Giants October Watch

The Giants Might Actually Have Something in Carson Whisenhunt

Two starts, two wins, and a poise that does not match the birth certificate. Add three home runs and an 8-2 win over Colorado, and Thursday night was the first Giants game in a while I actually enjoyed watching.

Bay Area Sports Blog Staff · Giants October Watch
Willy Adames of the San Francisco Giants, who hit a two-run homer in the four-run eighth inning of the 8-2 win over Colorado
Willy Adames capped a four-run eighth with his 15th home run, a two-run shot that buried the Rockies for good.

I have spent most of this season in this space telling you how bad the Giants are, and I am not going to walk any of it back, because it is true. But I also promised, somewhere in one of those columns, that the day this team gave me a reason to write something else, I would take it. Thursday night at Oracle Park, they gave me a reason. His name is Carson Whisenhunt, and for the first time in a while, I left a Giants game thinking about the future instead of dreading it.
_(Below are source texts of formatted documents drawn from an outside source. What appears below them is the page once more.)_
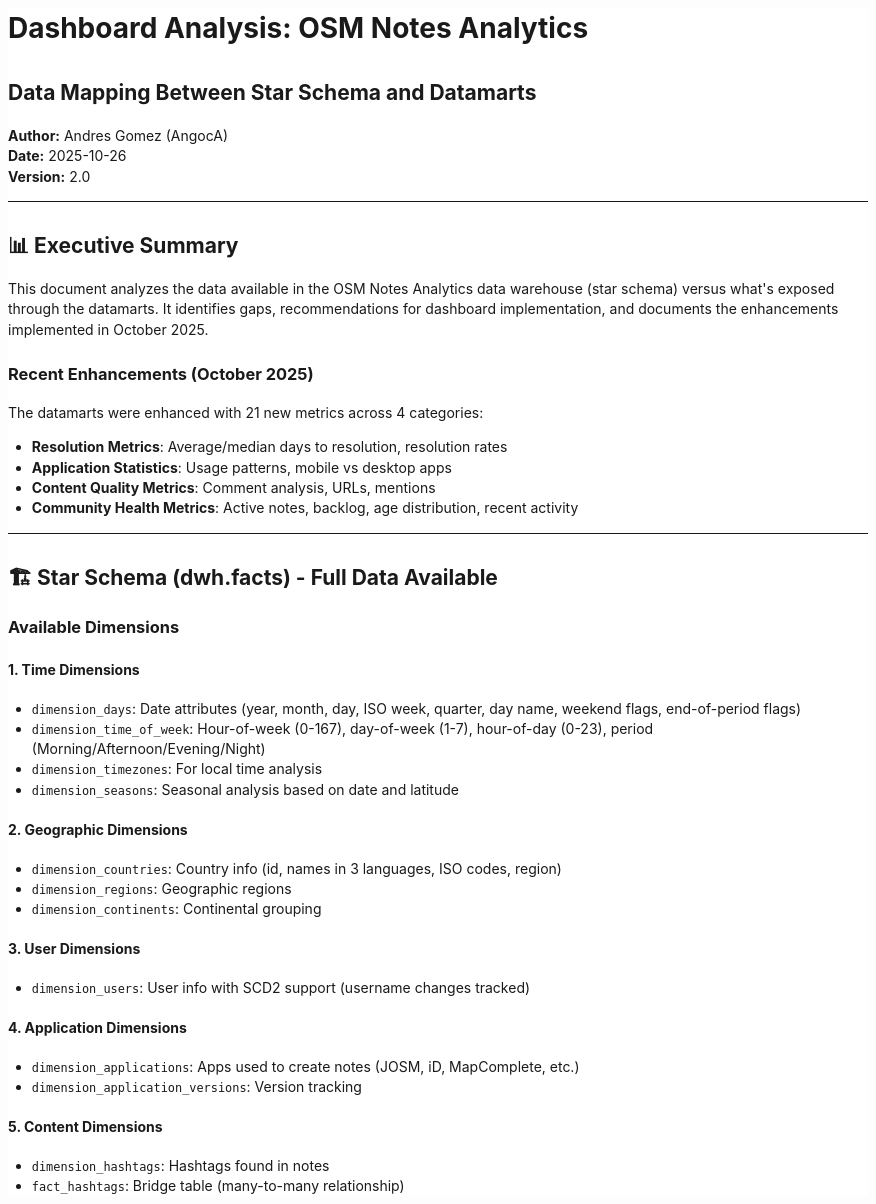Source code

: # Dashboard Analysis: OSM Notes Analytics
## Data Mapping Between Star Schema and Datamarts

**Author:** Andres Gomez (AngocA)  
**Date:** 2025-10-26  
**Version:** 2.0

---

## 📊 Executive Summary

This document analyzes the data available in the OSM Notes Analytics data warehouse (star schema) versus what's exposed through the datamarts. It identifies gaps, recommendations for dashboard implementation, and documents the enhancements implemented in October 2025.

### Recent Enhancements (October 2025)
The datamarts were enhanced with 21 new metrics across 4 categories:
- **Resolution Metrics**: Average/median days to resolution, resolution rates
- **Application Statistics**: Usage patterns, mobile vs desktop apps
- **Content Quality Metrics**: Comment analysis, URLs, mentions
- **Community Health Metrics**: Active notes, backlog, age distribution, recent activity

---

## 🏗️ Star Schema (dwh.facts) - Full Data Available

### Available Dimensions

#### 1. **Time Dimensions**
- `dimension_days`: Date attributes (year, month, day, ISO week, quarter, day name, weekend flags, end-of-period flags)
- `dimension_time_of_week`: Hour-of-week (0-167), day-of-week (1-7), hour-of-day (0-23), period (Morning/Afternoon/Evening/Night)
- `dimension_timezones`: For local time analysis
- `dimension_seasons`: Seasonal analysis based on date and latitude

#### 2. **Geographic Dimensions**
- `dimension_countries`: Country info (id, names in 3 languages, ISO codes, region)
- `dimension_regions`: Geographic regions
- `dimension_continents`: Continental grouping

#### 3. **User Dimensions**
- `dimension_users`: User info with SCD2 support (username changes tracked)

#### 4. **Application Dimensions**
- `dimension_applications`: Apps used to create notes (JOSM, iD, MapComplete, etc.)
- `dimension_application_versions`: Version tracking

#### 5. **Content Dimensions**
- `dimension_hashtags`: Hashtags found in notes
- `fact_hashtags`: Bridge table (many-to-many relationship)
Whisenhunt got promoted from Triple-A Sacramento earlier in the day, took the ball against Colorado, and pitched like a kid who had done it a hundred times. Five and two-thirds innings, three hits, two runs, four strikeouts. He walked four, which is the one thing I would clean up, but I am nitpicking a rookie left-hander who just picked up his second win in as many big-league starts. He is now 2-0. Two starts, two wins, and the thing that jumped off the screen was not the stuff, though the stuff is real. It was the composure. He worked out of traffic, he did not speed up when the Rockies put a couple of runners on, and he handed the ball over with a lead intact. That is not what a scared rookie looks like. That is a pitcher.

And look, I am not going to sit here and anoint him after two outings against a Rockies team that is not exactly a murderers' row. I have watched this franchise fall in love with prospects before and I have the scar tissue to prove it. But you evaluate what is in front of you, and what was in front of me Thursday was a young left-hander who looked like he belonged, on a roster that has given me almost nothing to feel good about. If the Giants have finally developed a starting pitcher who can miss bats and keep his head, that is not a small thing. That is the kind of thing you build around. Whisenhunt is the first genuinely interesting arm this system has produced in a long time, and after two starts, I am interested.

The offense actually showed up too, which felt like a rumor most of this year. Casey Schmitt got it started in the first with a solo shot, his 18th, into the bleachers. Colorado answered with a two-run homer from Willi Castro in the fourth to grab a brief lead, and here is where the old Giants would have folded. This version did not. Bryce Eldridge tied it right back in the bottom of the fourth with a blast of his own, his eighth, and if you were watching closely, you saw that ball land in San Francisco Bay. The home team's first splash hit into the water this season, and it came off the bat of the twenty-year-old who is supposed to be the whole point of whatever this rebuild is. If you are keeping a list of reasons to keep the TV on, put Eldridge at the top of it.

From there the Giants did something they almost never do: they pulled away. A two-run fifth gave them the lead for good, and then they blew it open in the eighth with a four-run inning that included Willy Adames driving a two-run homer, his 15th, deep into the night. Thirteen hits, three home runs, twenty-six total bases. For a lineup that got no-hit into the ninth by Dylan Cease a couple of days ago, this was a different team wearing the same uniforms, and I will take it without asking too many questions.

Credit the bullpen too, because that is a sentence I have not typed in months. After Whisenhunt departed, JT Brubaker, Erik Miller and Caleb Kilian combined for three and a third innings of shutout relief to close it out. No blown lead, no late-inning collapse, no ninth-inning home runs off a mop-up arm. They just finished the job. It sounds like the bare minimum, and it is, but on this team the bare minimum has been rare enough that it deserves a mention.

I want to be careful here, because I have watched too much bad baseball to get carried away by one good night in July against Colorado. This does not fix the season. At their record, the year is still what it is, and a four-game series against the Rockies is not where playoff teams are forged. One 8-2 win does not erase the 10-0 losses. But that is not what Thursday was about. Thursday was about a young pitcher who looked like he might be part of the answer, and a couple of young hitters who reminded you what this team is supposed to become. On a roster I have spent months calling one of the worst I can remember, that is worth something.

So no, I am not changing my mind about where this season is going. But I told you I would write the other column the day they earned it, and Carson Whisenhunt earned it. Two starts, two wins, and the calm of somebody who plans on sticking around. Bryce Eldridge dropping one in the Bay. For one night at Oracle Park, the Giants were not bland or beaten or a chore to watch. They were fun, and they might have found something. Ask me again after his next five starts. But for the first time in a long time, I am actually looking forward to finding out.